Drug Development

Step aside AstraZeneca, Pfizer/Merck KGaA jump ahead, getting a speedy review for their checkpoint rival avelumab

Luciano Rossetti, Merck KGaA

Luciano Rossetti, Merck KGaA

Now it’s Pfizer’s turn to jump into the hotly contested checkpoint market.

The pharma giant and its partner Merck KGaA say that the FDA has accepted their first BLA for avelumab, with regulators promising a speedy review for this latest checkpoint inhibitor — likely relegating AstraZeneca to an embarrassing fifth place finish for its laggard.

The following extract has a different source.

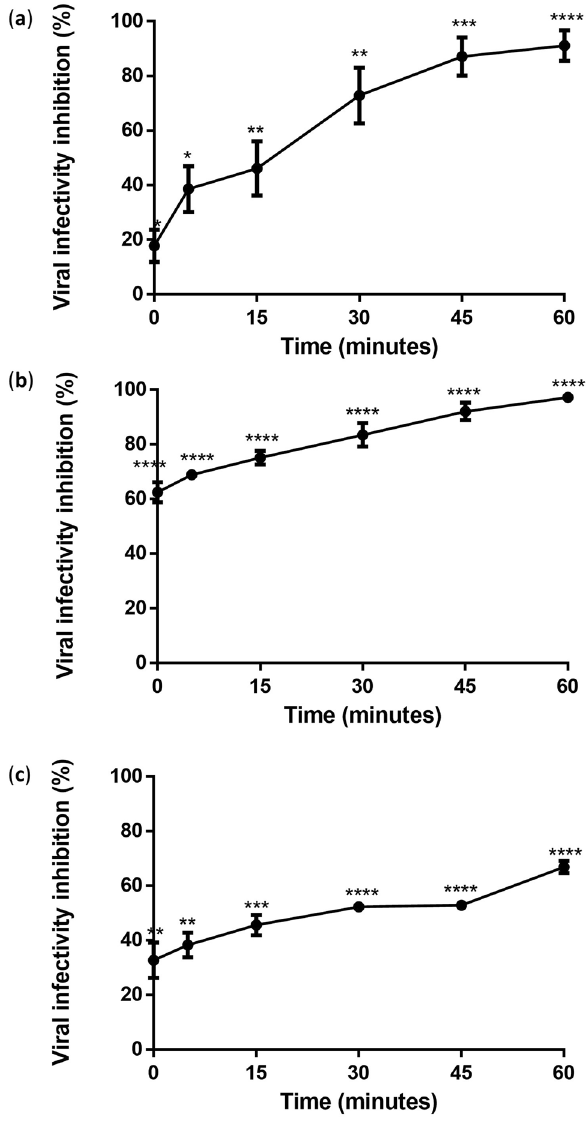
Figure 4. Extracellular virucidal activities of silymarin, baicalein, and baicalin against DENV-3 at different co-incubation times. ( a – c ) showed the inhibition of viral infectivity by silymarin (200 μg/mL), baicalein (100 μg/mL) and baicalin (20 μg/mL) after co-incubated with DENV-3 for 0, 5, 15, 30, 45 and 60 min at 37 °C. The flavonoid-treated DENV-3 from each time point was then used to infect Vero cells. Data presented as mean ± SEM. Error bars indicate the range of values obtained from three independent experiments. *P < 0.05, * *P < 0.01, * **P < 0.001, * ***P < 0.0001 indicates a significant difference compared to the negative control (0 μg/ mL) analysed by t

Pfizer and the German Merck will be taking a shot at first mover advantage in metastatic Merkel cell carcinoma, where investigators have tracked positive data in the JAVELIN Merkel 200 study. The drug is currently in 30 clinical programs as the two players look to wedge their way into a multibillion-dollar market for drugs that are gaining wide use in treating cancer.

The collaborators were enthusiastic about the FDA’s decision to handle this under its priority review program, cutting down the process from 10 months to 6.

This drug holds special meaning for both players. Merck KGaA has undergone repeated R&D organizations over the years, fruitlessly seeking a major new approval after going for more than a decade without adding a new blockbuster to its portfolio. For Pfizer, which paid a record $850 million upfront to partner on the drug, adding $2 billion in milestones, avelumab offers a chance to build its presence in the cancer mark, where it has achieved its greatest successes. Pfizer recently paid $14 billion to acquire Medivation, gaining a major drug for prostate cancer as well as a late-stage PARP program.

Their gain is AstraZeneca’s loss. The pharma rival has been trying to play catchup with durvalumab, which will now join the lineup as the fifth prospective checkpoint, behind Merck, Bristol-Myers Squibb, Roche and this new prospect. AstraZeneca recently canceled a mid-stage effort to gain an accelerated approval for durvalumab as a monotherapy. It’s now sticking with a combo approach, though the company also had to endure a brief partial hold in head and neck cancers so investigators could check out problems with bleeding among patients.

“There are currently no approved treatment options for metastatic MCC, and we are committed to working with the FDA to potentially bring the first approved cancer immunotherapy to patients with this aggressive disease,” said Merck KGaA R&D chief Luciano Rossetti.